V 444). La Haute Cour retient ainsi que la loi ne subordonne le droit à
l'indemnité, sous l'angle de la période de cotisation suffisante au sens des
art. 8 al. 1er lit. e et 13 al. 1er LACI, qu'à la seule
condition de l'exercice d'une activité soumise à cotisation, de sorte que la
preuve du paiement effectif d'un salaire ne peut plus être érigée en condition
indépendante du droit à l'indemnité, mais considérée au mieux comme un indice
éloquent de l'exercice d'une activité salariée, dont la preuve peut être
rapportée par d'autres moyens tels des quittances de salaire, le témoignage
d'anciens collaborateurs, l'annonce faite à la caisse de compensation AVS ou la
déclaration d'impôt (ATF C 247/04 précité, consid. 1.2 et 3.3 in fine).
3.
En l'espèce, le recourant a affirmé n'avoir aucun relevé
bancaire privé permettant d'établir les salaires qu'il a perçu pendant qu'il
était administrateur de A.________ SA. Il ressort toutefois de certaines pièces
au dossier que le recourant a bien été rémunéré.
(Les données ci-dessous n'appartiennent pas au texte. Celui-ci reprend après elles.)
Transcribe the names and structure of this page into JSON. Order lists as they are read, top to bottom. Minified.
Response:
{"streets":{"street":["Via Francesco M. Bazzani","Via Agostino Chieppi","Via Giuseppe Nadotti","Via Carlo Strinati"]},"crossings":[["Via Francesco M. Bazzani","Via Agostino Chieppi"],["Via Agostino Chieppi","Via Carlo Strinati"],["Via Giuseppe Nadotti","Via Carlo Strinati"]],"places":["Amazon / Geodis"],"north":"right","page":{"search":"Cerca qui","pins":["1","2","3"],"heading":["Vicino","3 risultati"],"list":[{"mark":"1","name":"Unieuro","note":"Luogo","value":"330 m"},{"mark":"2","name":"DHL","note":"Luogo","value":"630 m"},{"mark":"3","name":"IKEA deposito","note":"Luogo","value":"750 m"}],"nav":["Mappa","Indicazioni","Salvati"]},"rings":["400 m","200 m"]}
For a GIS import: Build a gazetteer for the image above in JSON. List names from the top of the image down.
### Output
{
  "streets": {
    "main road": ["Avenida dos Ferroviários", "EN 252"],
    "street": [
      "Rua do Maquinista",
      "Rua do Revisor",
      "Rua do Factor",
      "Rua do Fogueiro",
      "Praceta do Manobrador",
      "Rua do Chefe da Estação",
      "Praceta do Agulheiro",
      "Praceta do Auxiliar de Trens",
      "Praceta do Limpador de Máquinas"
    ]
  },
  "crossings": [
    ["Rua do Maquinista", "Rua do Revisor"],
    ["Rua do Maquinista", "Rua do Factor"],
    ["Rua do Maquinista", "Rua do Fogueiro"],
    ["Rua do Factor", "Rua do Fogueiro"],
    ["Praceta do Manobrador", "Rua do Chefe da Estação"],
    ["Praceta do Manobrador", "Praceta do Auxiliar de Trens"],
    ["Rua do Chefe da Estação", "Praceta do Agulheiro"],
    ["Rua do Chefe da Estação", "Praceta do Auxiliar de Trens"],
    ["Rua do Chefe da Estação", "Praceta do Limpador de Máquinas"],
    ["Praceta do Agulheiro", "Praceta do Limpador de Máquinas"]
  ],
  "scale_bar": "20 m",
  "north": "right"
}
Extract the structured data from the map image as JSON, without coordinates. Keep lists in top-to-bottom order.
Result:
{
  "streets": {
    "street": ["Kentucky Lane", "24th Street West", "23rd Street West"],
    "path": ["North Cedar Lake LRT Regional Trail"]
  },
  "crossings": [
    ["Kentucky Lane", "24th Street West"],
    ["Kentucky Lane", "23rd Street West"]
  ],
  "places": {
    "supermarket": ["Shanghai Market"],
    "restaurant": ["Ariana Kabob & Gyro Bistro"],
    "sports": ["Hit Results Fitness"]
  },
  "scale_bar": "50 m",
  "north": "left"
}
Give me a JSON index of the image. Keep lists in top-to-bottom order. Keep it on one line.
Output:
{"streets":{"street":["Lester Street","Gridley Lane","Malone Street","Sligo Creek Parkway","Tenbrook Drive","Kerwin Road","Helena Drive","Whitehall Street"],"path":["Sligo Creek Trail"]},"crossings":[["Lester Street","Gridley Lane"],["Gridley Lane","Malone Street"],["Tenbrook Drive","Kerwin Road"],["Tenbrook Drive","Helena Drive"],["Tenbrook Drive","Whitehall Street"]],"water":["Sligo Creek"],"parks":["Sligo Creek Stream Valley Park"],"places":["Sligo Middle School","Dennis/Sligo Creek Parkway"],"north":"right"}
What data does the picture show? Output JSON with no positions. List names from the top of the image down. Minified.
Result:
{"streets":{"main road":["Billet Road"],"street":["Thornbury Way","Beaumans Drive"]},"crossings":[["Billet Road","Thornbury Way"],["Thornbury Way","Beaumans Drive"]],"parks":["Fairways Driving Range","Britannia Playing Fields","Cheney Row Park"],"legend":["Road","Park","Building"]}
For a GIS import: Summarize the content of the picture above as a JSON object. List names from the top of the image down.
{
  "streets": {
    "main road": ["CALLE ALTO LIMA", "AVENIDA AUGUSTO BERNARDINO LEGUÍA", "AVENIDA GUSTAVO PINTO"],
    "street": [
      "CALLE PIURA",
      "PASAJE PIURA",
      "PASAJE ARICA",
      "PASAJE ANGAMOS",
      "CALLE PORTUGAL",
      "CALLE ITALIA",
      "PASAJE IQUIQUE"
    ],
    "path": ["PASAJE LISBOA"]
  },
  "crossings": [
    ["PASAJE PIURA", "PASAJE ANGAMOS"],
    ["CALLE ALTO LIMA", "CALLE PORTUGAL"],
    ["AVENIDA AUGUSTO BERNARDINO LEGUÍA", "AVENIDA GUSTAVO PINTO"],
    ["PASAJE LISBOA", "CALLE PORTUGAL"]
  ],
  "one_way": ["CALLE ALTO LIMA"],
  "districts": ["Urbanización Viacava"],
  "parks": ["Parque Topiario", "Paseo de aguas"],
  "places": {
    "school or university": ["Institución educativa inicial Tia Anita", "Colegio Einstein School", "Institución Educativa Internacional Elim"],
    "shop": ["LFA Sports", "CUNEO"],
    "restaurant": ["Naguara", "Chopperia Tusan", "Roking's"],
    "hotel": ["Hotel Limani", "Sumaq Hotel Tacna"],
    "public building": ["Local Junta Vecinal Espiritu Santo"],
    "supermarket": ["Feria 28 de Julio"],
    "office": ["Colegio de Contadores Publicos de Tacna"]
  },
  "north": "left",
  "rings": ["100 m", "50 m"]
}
Ainsi, l'extrait du compte
individuel de celui-ci auprès de la Caisse de compensation des entrepreneurs
atteste d'un salaire déclaré de 78'000 francs pour l'année 2003. Des décomptes
de salaire font état d'un salaire de 6'000 francs pour janvier à juin 2003.
Enfin, le document intitulé "journal salaire X.________" présente des
chiffres qui correspondent aux extraits bancaires et aux quittances produites
par le recourant. Certes, en l'état du dossier, il n'est pas possible d'établir
avec exactitude le salaire effectivement perçu du recourant, en particulier
pour l'année 2004; en revanche, il est suffisamment établi que le recourant a
bien perçu un salaire et qu'il a ainsi exercé une activité soumise à
cotisation. La durée de celle-ci pendant le délai-cadre étant suffisante - ce
qui n'est d'ailleurs pas contesté -, la décision attaquée doit en conséquence
être annulée et la cause renvoyée à la caisse pour qu'elle examine si les
autres conditions dont dépend le droit à l'indemnité sont réunies et, dans
l'affirmative, détermine le gain assuré.
4.
Le recourant, qui a procédé par l'intermédiaire d'un
avocat et obtient gain de cause, a droit à des dépens (art. 55 al. 1 LJPA).
Dispositif
Par ces motifs
le Tribunal administratif
arrête:
I.
Le recours est admis.
II.
La décision sur opposition de la Caisse cantonale de
chômage du 4 octobre 2005 est annulée et la cause renvoyée à cette autorité
pour nouvelle décision dans le sens des considérants.
III.
Il n'est pas perçu d'émolument.
IV.
La Caisse cantonale de chômage versera à X.________ un
montant de 1'000 (mille) francs à titre de dépens.
Lausanne, le 27 juillet 2006
Le président: Le
greffier:
Le présent arrêt est
communiqué aux destinataires de l'avis d'envoi ci-joint
La présente décision peut
faire l'objet, dans les trente jours suivant sa communication, d'un recours au
Tribunal fédéral des assurances, Schweizerhofquai 6, 6004 Lucerne. Le recours s'exerce
par acte écrit, déposé en trois exemplaires, indiquant :
a) quelle
décision le recourant désire obtenir en lieu et place de la présente décision;
b) pour
quels motifs le recourant s'estime en droit d'obtenir cette autre décision;
c) quels moyens de preuve le
recourant invoque à l'appui de ses motifs.
La présente décision et l'enveloppe dans laquelle elle a
été expédiée, ainsi que les pièces invoquées comme moyens de preuve,
lorsqu'elles se trouvent en mains du recourant, seront jointes au recours.